Everyone on the street stopped and looked to the sky. As if in answer, searchlights stabbed at the darkness, each one brilliant white at its base, fading into starlight and casting a reflective glow against upturned faces. The wail of the sirens rose and fell, rose and fell, the rhythmic pattern endlessly repeating. I didn’t know which way to turn or where to go. Everybody seemed confused, dumbfounded by what had been a nightly routine short months ago.
I ran, heading for the Liverpool Street Underground. When the first explosions came, a woman screamed, holding her hands over her ears, as if the noise was what she feared most. But the sound was antiaircraft fire, coming from somewhere to the east, near the docks. Searchlights darted across the sky, followed by more gunfire, the explosive shells joined by tracer bullets in their deceptively graceful arcs as gunners sprayed the assigned quadrant of air, filling it with burning phosphorus and hot lead, hoping for that terrible symmetry, the geometry of death, as intersecting lines of fire and aircraft met, carrying the planes and men of the Luftwaffe to the ground, altering their course with a finality that only mathematics and bullets can ensure.
I ran along Fleet Street, gathering speed until a group spilled out of a pub, knocking me over, leaving me on my back in the gutter. The last of them sauntered amiably by, stopped and leaned down, his hands on his knees and his breath harsh with whiskey and smoke.
“So is this the real thing, or a drill, d’ya think?”

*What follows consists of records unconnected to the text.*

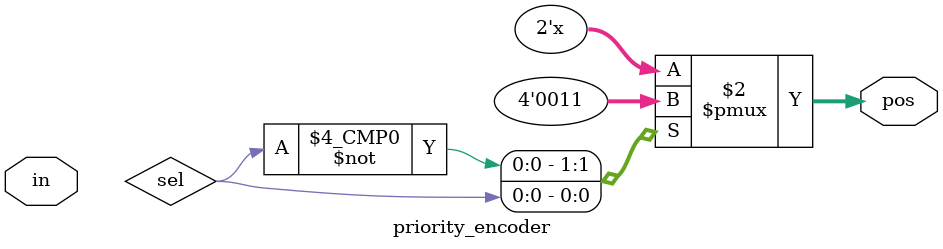
<source format=v>
module priority_encoder( 
input [2:0] in,
output reg [1:0] pos ); 
// When sel=1, assign b to out
always @(in or sel)
case (sel)
1'b0: pos=2'b00;
1'b1: pos=2'b11;
default: pos=2'b00;
endcase
endmodule

</source>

“Get to a shelter, pal,” I said as I got up, wondering why he thought a Yank lying in the road might know one way or the other. I scanned the sky, watching for the searchlights to latch on to the bombers, but there was nothing but dancing spears of incandescence. A giant pair of spectacles gazed at me, eerily illuminated by the reflected light, holding me in its grip until I realized it was a store sign, a pince-nez suspended from curved iron grillwork. I wondered if the spectacles had witnessed that nameless East Ender get his throat slit as a warning to Kaz’s friend, or if he had seen them in his last moments, the blank eyes of an uncaring, watchful God.
The sirens continued their wails, louder now, as I came closer to the docks. I caught a glimpse of St. Paul’s just as the first bombs fell, the distant crump, crump, crump signaling the hits as they crept closer. I risked a glimpse up and saw, finally, the dark shape of a German bomber caught in the lights. I careened into another figure running in the opposite direction, and cursed myself for looking up. I saw a sign for a shelter and ignored it, passing the sandbagged Bank of England on Threadneedle Street as I turned north, close to Liverpool Street. I could make out the drone of aircraft over the howl of the sirens, and occasional explosions as bombs hit their mark, or at least detonated. The bombing seemed uncoordinated, as if the aircraft had been split up, each releasing its separate load, in a hurry to avoid the antiaircraft fire that was now growing in intensity.